The differences between previous reports and our study may arise from differing purposes of the studies. Previous studies were intended to define the lateral cutaneous branches innervation of the lower back22 or how to alleviate pain at the iliac crest following bone harvest.16 While seeking the cutaneous innervation of the lower back, Maigne et al22 unexpectedly found entrapment of the most medial branch of the SCN in the osteofibrous tunnel in two of 37 dissections. In their report, these authors observed tiny medial branches crossing the crest that were impossible to trace. In contrast, our aim was specifically to identify SCNs at risk of entrapment and their origin from nerve roots. In addition, our observations were done with the knowledge that there are several anatomical variations in the running course of the SCN branches and that multiple branches may pass through the osteofibrous tunnel.8,28 We were also careful to preserve the thin branches and anastomoses passing through the osteofibrous tunnel.
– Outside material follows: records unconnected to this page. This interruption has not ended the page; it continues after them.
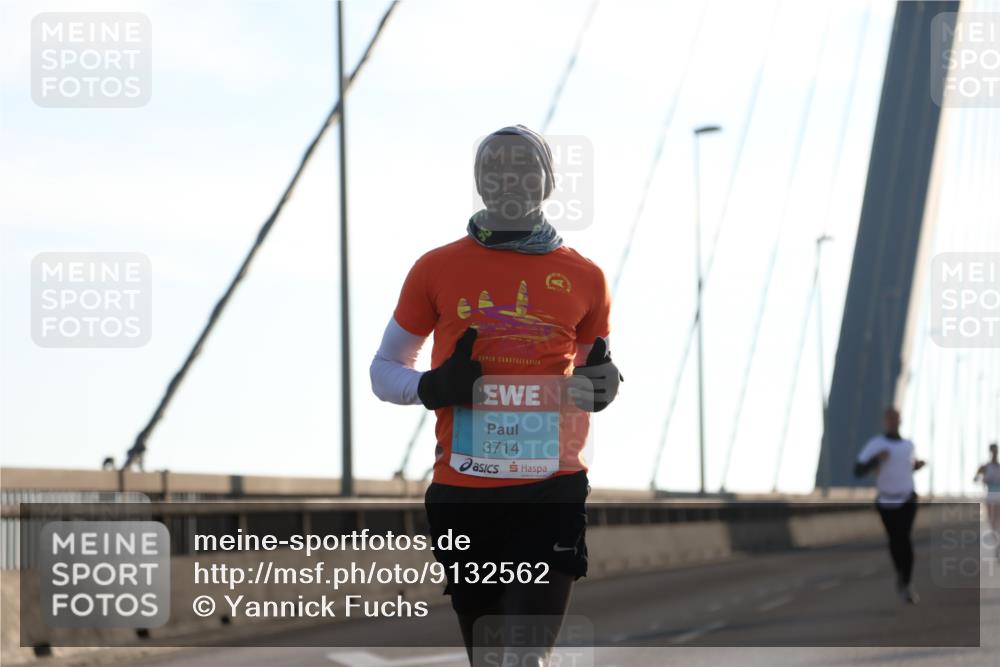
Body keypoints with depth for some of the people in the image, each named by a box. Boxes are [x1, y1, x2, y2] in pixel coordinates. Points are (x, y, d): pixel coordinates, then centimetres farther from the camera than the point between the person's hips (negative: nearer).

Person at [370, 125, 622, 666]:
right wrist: (432, 387, -8)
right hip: (463, 496, 1)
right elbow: (385, 370, 14)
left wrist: (599, 386, -3)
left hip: (550, 496, -1)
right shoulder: (437, 270, 6)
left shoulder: (584, 279, 9)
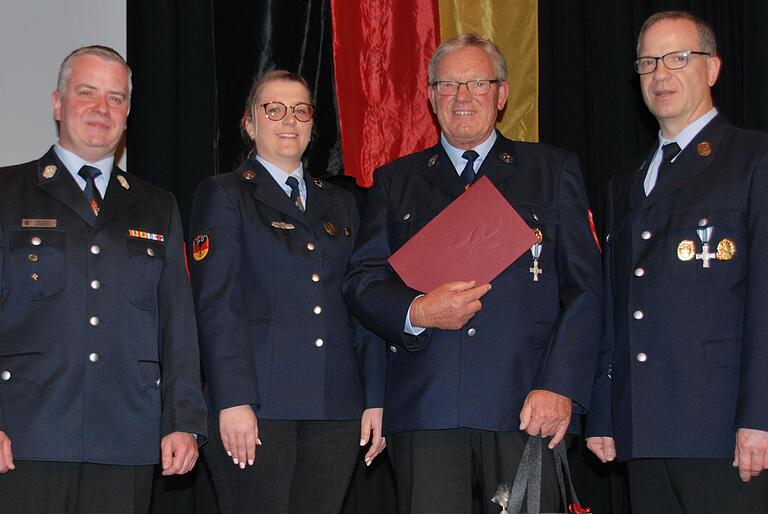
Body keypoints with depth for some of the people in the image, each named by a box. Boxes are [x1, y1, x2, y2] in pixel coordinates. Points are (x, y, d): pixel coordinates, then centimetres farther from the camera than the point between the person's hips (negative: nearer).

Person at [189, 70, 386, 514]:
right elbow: (216, 305, -5)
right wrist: (232, 401, -14)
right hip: (256, 408, -4)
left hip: (335, 407, 4)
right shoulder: (224, 195, 5)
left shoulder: (340, 204, 20)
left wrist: (375, 399, 7)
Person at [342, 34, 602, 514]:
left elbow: (583, 287, 5)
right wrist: (417, 312, -10)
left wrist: (559, 386, -7)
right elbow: (362, 282, 11)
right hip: (425, 406, 1)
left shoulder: (553, 169, 12)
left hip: (528, 406, -1)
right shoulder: (396, 181, 17)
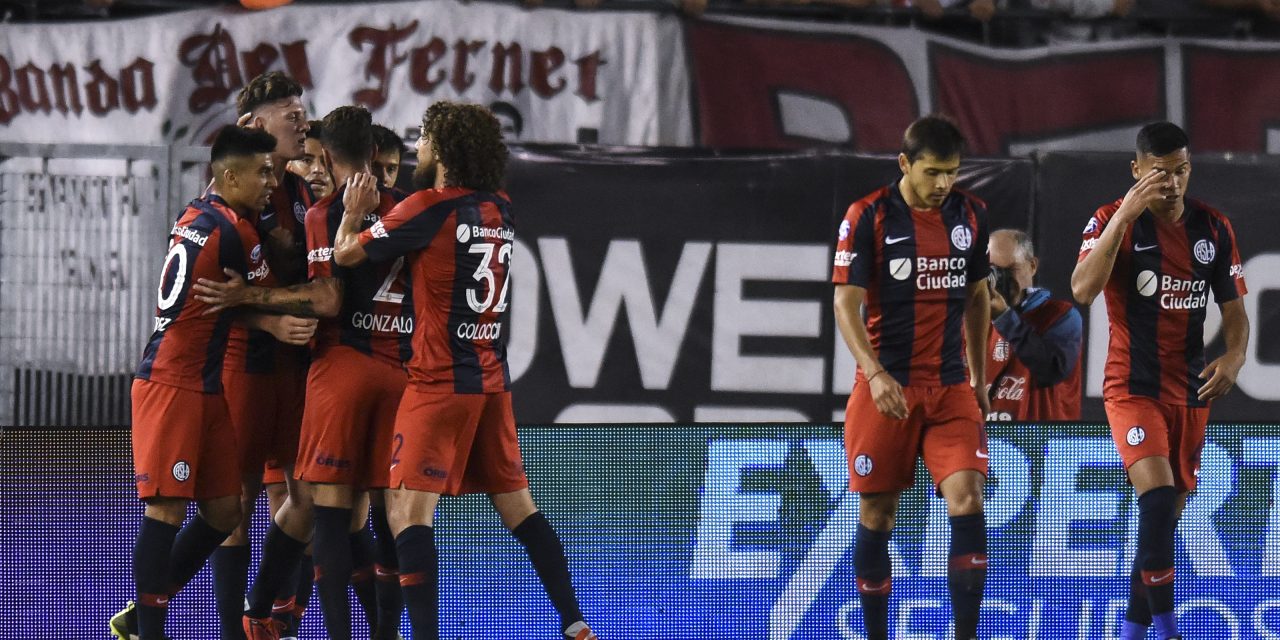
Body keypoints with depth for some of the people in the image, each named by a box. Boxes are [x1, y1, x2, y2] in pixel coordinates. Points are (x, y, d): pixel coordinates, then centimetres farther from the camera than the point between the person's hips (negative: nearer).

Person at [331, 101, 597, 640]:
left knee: (407, 505, -9)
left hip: (440, 379, -7)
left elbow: (346, 254, -2)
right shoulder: (501, 212, 9)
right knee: (517, 504, 13)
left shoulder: (427, 208, -10)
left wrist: (355, 210, 17)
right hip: (492, 377, 7)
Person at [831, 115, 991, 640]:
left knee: (967, 501, -13)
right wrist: (875, 374, -22)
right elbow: (846, 304, -9)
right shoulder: (868, 217, -6)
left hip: (951, 388, 3)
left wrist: (979, 379, 19)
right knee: (876, 516, 3)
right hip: (885, 388, -3)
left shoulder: (971, 215, 7)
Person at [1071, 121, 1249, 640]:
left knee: (1169, 512, 9)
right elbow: (1083, 290, -24)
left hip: (1190, 390, 5)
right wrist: (1125, 214, -30)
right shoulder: (1113, 220, -9)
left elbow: (1234, 309, 10)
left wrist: (1234, 356, -12)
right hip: (1133, 386, -5)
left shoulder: (1214, 228, 3)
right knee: (1158, 497, -23)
In addition, the proportion of constriction of the SCN in the osteofibrous tunnel, 30% or 7/23 specimens, in our study differs considerably from that of previous studies. Maigne et al reported that 5%, or 2/37, of his cadavers showed marked compression of the medial branches of the SCN in the osteofibrous tunnel.22 Kuniya et al observed severe constriction of the SCN in the bony groove covered by the fascial attachment of the gluteus muscle to the iliac crest in only two out of 109 specimens.8 Because true constriction is rare and repetitive friction between the SCN and fascia, even without direct compression by the ilium, can cause severe symptoms,12,28 we included moderate constriction of the SCN in the osteofibrous tunnel in our results.

Conclusion

We have identified more extensive spinal nerve origins of SCNs ranging from T12 to L5. We indicated that predominantly the L4 and L5 lateral branches run through the osteofibrous tunnel in the fascia overlying the iliac crest. This evidence can explain how SCN entrapment disorder causes various leg symptoms mimicking sciatica. Our study provides an anatomical assessment of SCN entrapment in the osteofibrous tunnel and a mechanism whereby this causes the leg symptoms of pseudo-sciatica.

Author contributions

Author contributions to the study and manuscript preparation are as follows: YA contributed to drafting the manuscript; TK performed data analysis; all authors contributed toward data analysis, drafting and revising the paper and agree to be accountable for all aspects of the work.

Disclosure

The authors report no conflicts of interest in this work.